La dissidence réduite au silence au Sri Lanka

COMMUNIQUÉ DE PRESSE

ÉFAI

Tandis que les hostilités s’intensifient et que les violations des droits humains se multiplient au Sri Lanka, les menaces pesant sur les médias et la liberté de la presse dans ce pays augmentent à un rythme alarmant, ainsi que le décrit le nouveau rapport Silencing Dissent rendu public ce jeudi 7 février par Amnesty International.

L’organisation a découvert que depuis début 2006 au moins 10 personnes travaillant dans les médias avaient été victimes d’un homicide illégal, qu’au moins deux autres avaient « disparu », et que d’autres encore avaient été soumises à des actes de torture et à des arrestations arbitraires, au titre de dispositions d’urgence octroyant au gouvernement des pouvoirs très étendus.

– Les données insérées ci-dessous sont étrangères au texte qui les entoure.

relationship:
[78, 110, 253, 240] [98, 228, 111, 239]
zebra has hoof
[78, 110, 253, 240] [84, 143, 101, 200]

Le rapport montre également que les Tigres libérateurs de l’Eelam tamoul (LTTE) n’autorisent aucun des médias indépendants locaux à se rendre sur les territoires qu’ils contrôlent, et qu’ils suivent de près le travail des journalistes, auxquels ils imposent des restrictions. Il est arrivé que les LTTE prennent pour cibles des journalistes dans d’autres régions du pays.

« Les enquêtes sont au point mort et personne n’a été déféré à la justice pour ces homicides qui ont endeuillé le monde des médias, y compris pour des cas datant de 1990, a déclaré Pia Oberoi, directrice adjointe du programme Asie-Pacifique de l’organisation. Amnesty International demande aux autorités sri-lankaises de déférer à la justice les auteurs présumés de ces agissements et de mettre immédiatement fin à l’impunité dont bénéficient les forces de sécurité lorsqu’elles se livrent à des actes d’intimidation envers les médias. »

La répression des médias porte atteinte à la liberté d’expression, elle étouffe le débat et empêche un véritable examen des atteintes aux droits humains qui sont commises. Amnesty International condamne la campagne d’intimidation menée par le gouvernement contre les médias, et exhorte les autorités à respecter et protéger le droit des médias à travailler sans peur.

Les journalistes ont également été visés dans le sud, en particulier ceux couvrant les affaires de corruption. Le 16 août 2007, Iqbal Athas, journaliste chevronné, s’est vu privé du personnel de sécurité qui lui avait été fourni par le gouvernement. Une protection policière lui avait été accordée après qu’il eut fait l’objet de menaces répétées de la part de membres des forces de sécurité, irrités par ses reportages sur des ventes d’armes.

L’organisation a également engagé les Tigres libérateurs de l’Eelam tamoul à mettre un terme à leur stratégie d’intimidation et de répression des médias dans les zones sous leur contrôle.

La faction Karuna – groupe dissident des LTTE –, agissant semble-t-il avec l’accord des forces gouvernementales, se serait acharnée contre certains médias et aurait mis un coup d’arrêt à la diffusion des journaux Sudar Oli et Thinakkural dans les districts de Batticaloa, Trincomalee et Ampara (dans l’est) depuis janvier 2007.

En outre, les informations faisant état de manœuvres d’intimidation en direction d’artistes, dont des acteurs et des réalisateurs, sont de plus en plus fréquentes. Un réalisateur, évoquant l’interdiction du film Aksharaya d’Asoka Handagama, affirme que les tentatives du gouvernement visant à interdire ce film relèvent d’une volonté générale « de barrer la route au cinéma se préoccupant du politique et du social ».

Pour Pia Oberoi, « ces fréquentes attaques en direction des journalistes et le climat d’impunité régnant dans le pays sont en train de faire du Sri Lanka un État digne d’un roman d’Orwell, où les voix critiques sont étouffées. »

Amnesty International demande aux autorités sri-lankaises et aux Tigres libérateurs de l’Eelam tamoul :

– de respecter et de protéger les droits à la vie, à la liberté et à la sécurité des personnes travaillant pour les médias, conformément aux obligations du Sri Lanka aux termes du droit international ;

– de déclarer de façon claire que les homicides, menaces et autres attaques visant des personnes appartenant au monde des médias ne seront pas tolérés ;

– de faire en sorte que toutes les agressions dont font l’objet des personnes travaillant dans les médias, quelle que soit l’identité des auteurs présumés ou des victimes, donnent lieu dans les meilleurs délais à des enquêtes indépendantes, impartiales et efficaces ;

– de respecter et de faire respecter le droit à la liberté d’opinion et d’expression, conformément aux obligations du Sri Lanka en vertu du Pacte international relatif aux droits civils et politiques, et d’autres normes et traités internationaux.